Every line of the data must appear again in the answer, exactly as written.

<<<<

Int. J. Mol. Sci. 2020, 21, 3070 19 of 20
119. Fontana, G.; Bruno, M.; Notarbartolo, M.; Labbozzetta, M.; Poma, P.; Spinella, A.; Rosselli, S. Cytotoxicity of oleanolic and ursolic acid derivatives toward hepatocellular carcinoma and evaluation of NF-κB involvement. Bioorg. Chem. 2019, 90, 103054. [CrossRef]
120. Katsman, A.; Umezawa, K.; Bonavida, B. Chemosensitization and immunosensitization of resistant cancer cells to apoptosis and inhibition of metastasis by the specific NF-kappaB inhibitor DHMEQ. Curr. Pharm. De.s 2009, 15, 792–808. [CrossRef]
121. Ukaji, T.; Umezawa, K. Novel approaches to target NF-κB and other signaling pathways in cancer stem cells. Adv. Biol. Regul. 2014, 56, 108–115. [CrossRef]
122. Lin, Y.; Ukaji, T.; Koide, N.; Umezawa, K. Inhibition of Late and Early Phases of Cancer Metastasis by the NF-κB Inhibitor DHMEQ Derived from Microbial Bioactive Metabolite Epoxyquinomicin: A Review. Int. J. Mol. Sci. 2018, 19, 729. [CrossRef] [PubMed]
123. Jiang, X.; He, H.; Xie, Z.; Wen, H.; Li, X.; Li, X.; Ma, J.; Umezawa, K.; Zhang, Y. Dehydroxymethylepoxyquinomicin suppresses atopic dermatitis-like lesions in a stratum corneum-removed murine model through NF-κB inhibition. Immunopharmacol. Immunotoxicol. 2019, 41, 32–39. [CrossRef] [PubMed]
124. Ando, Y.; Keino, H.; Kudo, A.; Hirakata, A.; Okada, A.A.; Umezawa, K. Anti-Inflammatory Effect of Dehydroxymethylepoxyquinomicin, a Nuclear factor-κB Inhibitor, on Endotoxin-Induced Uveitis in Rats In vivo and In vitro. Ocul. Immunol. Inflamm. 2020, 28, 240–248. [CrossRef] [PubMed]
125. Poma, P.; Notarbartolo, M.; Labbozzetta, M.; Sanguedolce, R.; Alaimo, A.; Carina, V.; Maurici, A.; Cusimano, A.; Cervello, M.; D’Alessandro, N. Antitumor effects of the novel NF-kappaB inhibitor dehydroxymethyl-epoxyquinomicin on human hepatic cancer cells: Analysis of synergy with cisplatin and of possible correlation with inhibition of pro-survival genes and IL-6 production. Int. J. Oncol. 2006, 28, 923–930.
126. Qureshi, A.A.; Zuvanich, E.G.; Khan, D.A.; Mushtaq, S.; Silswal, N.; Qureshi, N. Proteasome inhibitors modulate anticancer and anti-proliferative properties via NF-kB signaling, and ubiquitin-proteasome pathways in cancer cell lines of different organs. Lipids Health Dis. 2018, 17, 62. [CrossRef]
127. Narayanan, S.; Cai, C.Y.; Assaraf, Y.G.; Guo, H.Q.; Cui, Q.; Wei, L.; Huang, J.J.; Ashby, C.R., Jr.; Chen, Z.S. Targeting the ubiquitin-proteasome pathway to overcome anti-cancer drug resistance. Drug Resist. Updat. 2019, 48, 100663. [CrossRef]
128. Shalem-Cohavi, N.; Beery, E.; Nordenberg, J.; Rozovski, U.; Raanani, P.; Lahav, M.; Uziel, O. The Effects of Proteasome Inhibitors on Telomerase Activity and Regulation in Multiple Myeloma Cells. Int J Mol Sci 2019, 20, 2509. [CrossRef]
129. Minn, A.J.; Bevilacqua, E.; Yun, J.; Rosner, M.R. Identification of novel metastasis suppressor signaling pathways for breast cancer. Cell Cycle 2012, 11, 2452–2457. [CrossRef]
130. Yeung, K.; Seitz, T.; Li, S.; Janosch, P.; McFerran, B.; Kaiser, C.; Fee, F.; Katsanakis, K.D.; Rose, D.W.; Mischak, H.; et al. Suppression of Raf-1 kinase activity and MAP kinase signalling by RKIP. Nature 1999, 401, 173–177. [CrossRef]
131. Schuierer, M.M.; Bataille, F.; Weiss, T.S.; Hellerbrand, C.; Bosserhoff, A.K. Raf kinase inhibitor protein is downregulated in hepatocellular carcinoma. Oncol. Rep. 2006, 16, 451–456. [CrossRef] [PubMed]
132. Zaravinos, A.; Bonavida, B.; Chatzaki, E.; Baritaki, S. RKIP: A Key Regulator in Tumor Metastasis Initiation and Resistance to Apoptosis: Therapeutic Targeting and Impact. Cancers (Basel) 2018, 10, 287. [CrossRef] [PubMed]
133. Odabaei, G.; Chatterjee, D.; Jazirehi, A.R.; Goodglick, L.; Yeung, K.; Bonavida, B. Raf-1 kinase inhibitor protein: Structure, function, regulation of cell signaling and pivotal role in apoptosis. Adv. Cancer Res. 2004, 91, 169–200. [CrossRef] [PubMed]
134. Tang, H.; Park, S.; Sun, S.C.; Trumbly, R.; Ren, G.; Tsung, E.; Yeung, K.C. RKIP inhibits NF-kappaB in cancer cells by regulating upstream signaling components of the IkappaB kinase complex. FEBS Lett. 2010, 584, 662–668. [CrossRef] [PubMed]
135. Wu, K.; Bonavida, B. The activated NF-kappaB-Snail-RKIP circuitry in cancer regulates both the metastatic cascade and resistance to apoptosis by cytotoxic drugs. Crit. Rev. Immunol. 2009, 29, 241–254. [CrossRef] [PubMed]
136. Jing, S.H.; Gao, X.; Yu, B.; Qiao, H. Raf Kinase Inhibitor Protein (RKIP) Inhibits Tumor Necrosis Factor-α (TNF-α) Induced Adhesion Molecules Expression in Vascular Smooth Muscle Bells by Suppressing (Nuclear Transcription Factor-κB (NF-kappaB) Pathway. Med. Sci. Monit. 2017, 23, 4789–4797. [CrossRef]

>>>>

## SOLVED PROBLEM
Int. J. Mol. Sci. 2020, 21, 3070 19 of 20
119. Fontana, G.; Bruno, M.; Notarbartolo, M.; Labbozzetta, M.; Poma, P.; Spinella, A.; Rosselli, S. Cytotoxicity of oleanolic and ursolic acid derivatives toward hepatocellular carcinoma and evaluation of NF-κB involvement. Bioorg. Chem. 2019, 90, 103054. [CrossRef]
120. Katsman, A.; Umezawa, K.; Bonavida, B. Chemosensitization and immunosensitization of resistant cancer cells to apoptosis and inhibition of metastasis by the specific NF-kappaB inhibitor DHMEQ. Curr. Pharm. De.s 2009, 15, 792–808. [CrossRef]
121. Ukaji, T.; Umezawa, K. Novel approaches to target NF-κB and other signaling pathways in cancer stem cells. Adv. Biol. Regul. 2014, 56, 108–115. [CrossRef]
122. Lin, Y.; Ukaji, T.; Koide, N.; Umezawa, K. Inhibition of Late and Early Phases of Cancer Metastasis by the NF-κB Inhibitor DHMEQ Derived from Microbial Bioactive Metabolite Epoxyquinomicin: A Review. Int. J. Mol. Sci. 2018, 19, 729. [CrossRef] [PubMed]
123. Jiang, X.; He, H.; Xie, Z.; Wen, H.; Li, X.; Li, X.; Ma, J.; Umezawa, K.; Zhang, Y. Dehydroxymethylepoxyquinomicin suppresses atopic dermatitis-like lesions in a stratum corneum-removed murine model through NF-κB inhibition. Immunopharmacol. Immunotoxicol. 2019, 41, 32–39. [CrossRef] [PubMed]
124. Ando, Y.; Keino, H.; Kudo, A.; Hirakata, A.; Okada, A.A.; Umezawa, K. Anti-Inflammatory Effect of Dehydroxymethylepoxyquinomicin, a Nuclear factor-κB Inhibitor, on Endotoxin-Induced Uveitis in Rats In vivo and In vitro. Ocul. Immunol. Inflamm. 2020, 28, 240–248. [CrossRef] [PubMed]
125. Poma, P.; Notarbartolo, M.; Labbozzetta, M.; Sanguedolce, R.; Alaimo, A.; Carina, V.; Maurici, A.; Cusimano, A.; Cervello, M.; D’Alessandro, N. Antitumor effects of the novel NF-kappaB inhibitor dehydroxymethyl-epoxyquinomicin on human hepatic cancer cells: Analysis of synergy with cisplatin and of possible correlation with inhibition of pro-survival genes and IL-6 production. Int. J. Oncol. 2006, 28, 923–930.
126. Qureshi, A.A.; Zuvanich, E.G.; Khan, D.A.; Mushtaq, S.; Silswal, N.; Qureshi, N. Proteasome inhibitors modulate anticancer and anti-proliferative properties via NF-kB signaling, and ubiquitin-proteasome pathways in cancer cell lines of different organs. Lipids Health Dis. 2018, 17, 62. [CrossRef]
127. Narayanan, S.; Cai, C.Y.; Assaraf, Y.G.; Guo, H.Q.; Cui, Q.; Wei, L.; Huang, J.J.; Ashby, C.R., Jr.; Chen, Z.S. Targeting the ubiquitin-proteasome pathway to overcome anti-cancer drug resistance. Drug Resist. Updat. 2019, 48, 100663. [CrossRef]
128. Shalem-Cohavi, N.; Beery, E.; Nordenberg, J.; Rozovski, U.; Raanani, P.; Lahav, M.; Uziel, O. The Effects of Proteasome Inhibitors on Telomerase Activity and Regulation in Multiple Myeloma Cells. Int J Mol Sci 2019, 20, 2509. [CrossRef]
129. Minn, A.J.; Bevilacqua, E.; Yun, J.; Rosner, M.R. Identification of novel metastasis suppressor signaling pathways for breast cancer. Cell Cycle 2012, 11, 2452–2457. [CrossRef]
130. Yeung, K.; Seitz, T.; Li, S.; Janosch, P.; McFerran, B.; Kaiser, C.; Fee, F.; Katsanakis, K.D.; Rose, D.W.; Mischak, H.; et al. Suppression of Raf-1 kinase activity and MAP kinase signalling by RKIP. Nature 1999, 401, 173–177. [CrossRef]
131. Schuierer, M.M.; Bataille, F.; Weiss, T.S.; Hellerbrand, C.; Bosserhoff, A.K. Raf kinase inhibitor protein is downregulated in hepatocellular carcinoma. Oncol. Rep. 2006, 16, 451–456. [CrossRef] [PubMed]
132. Zaravinos, A.; Bonavida, B.; Chatzaki, E.; Baritaki, S. RKIP: A Key Regulator in Tumor Metastasis Initiation and Resistance to Apoptosis: Therapeutic Targeting and Impact. Cancers (Basel) 2018, 10, 287. [CrossRef] [PubMed]
133. Odabaei, G.; Chatterjee, D.; Jazirehi, A.R.; Goodglick, L.; Yeung, K.; Bonavida, B. Raf-1 kinase inhibitor protein: Structure, function, regulation of cell signaling and pivotal role in apoptosis. Adv. Cancer Res. 2004, 91, 169–200. [CrossRef] [PubMed]
134. Tang, H.; Park, S.; Sun, S.C.; Trumbly, R.; Ren, G.; Tsung, E.; Yeung, K.C. RKIP inhibits NF-kappaB in cancer cells by regulating upstream signaling components of the IkappaB kinase complex. FEBS Lett. 2010, 584, 662–668. [CrossRef] [PubMed]
135. Wu, K.; Bonavida, B. The activated NF-kappaB-Snail-RKIP circuitry in cancer regulates both the metastatic cascade and resistance to apoptosis by cytotoxic drugs. Crit. Rev. Immunol. 2009, 29, 241–254. [CrossRef] [PubMed]
136. Jing, S.H.; Gao, X.; Yu, B.; Qiao, H. Raf Kinase Inhibitor Protein (RKIP) Inhibits Tumor Necrosis Factor-α (TNF-α) Induced Adhesion Molecules Expression in Vascular Smooth Muscle Bells by Suppressing (Nuclear Transcription Factor-κB (NF-kappaB) Pathway. Med. Sci. Monit. 2017, 23, 4789–4797. [CrossRef]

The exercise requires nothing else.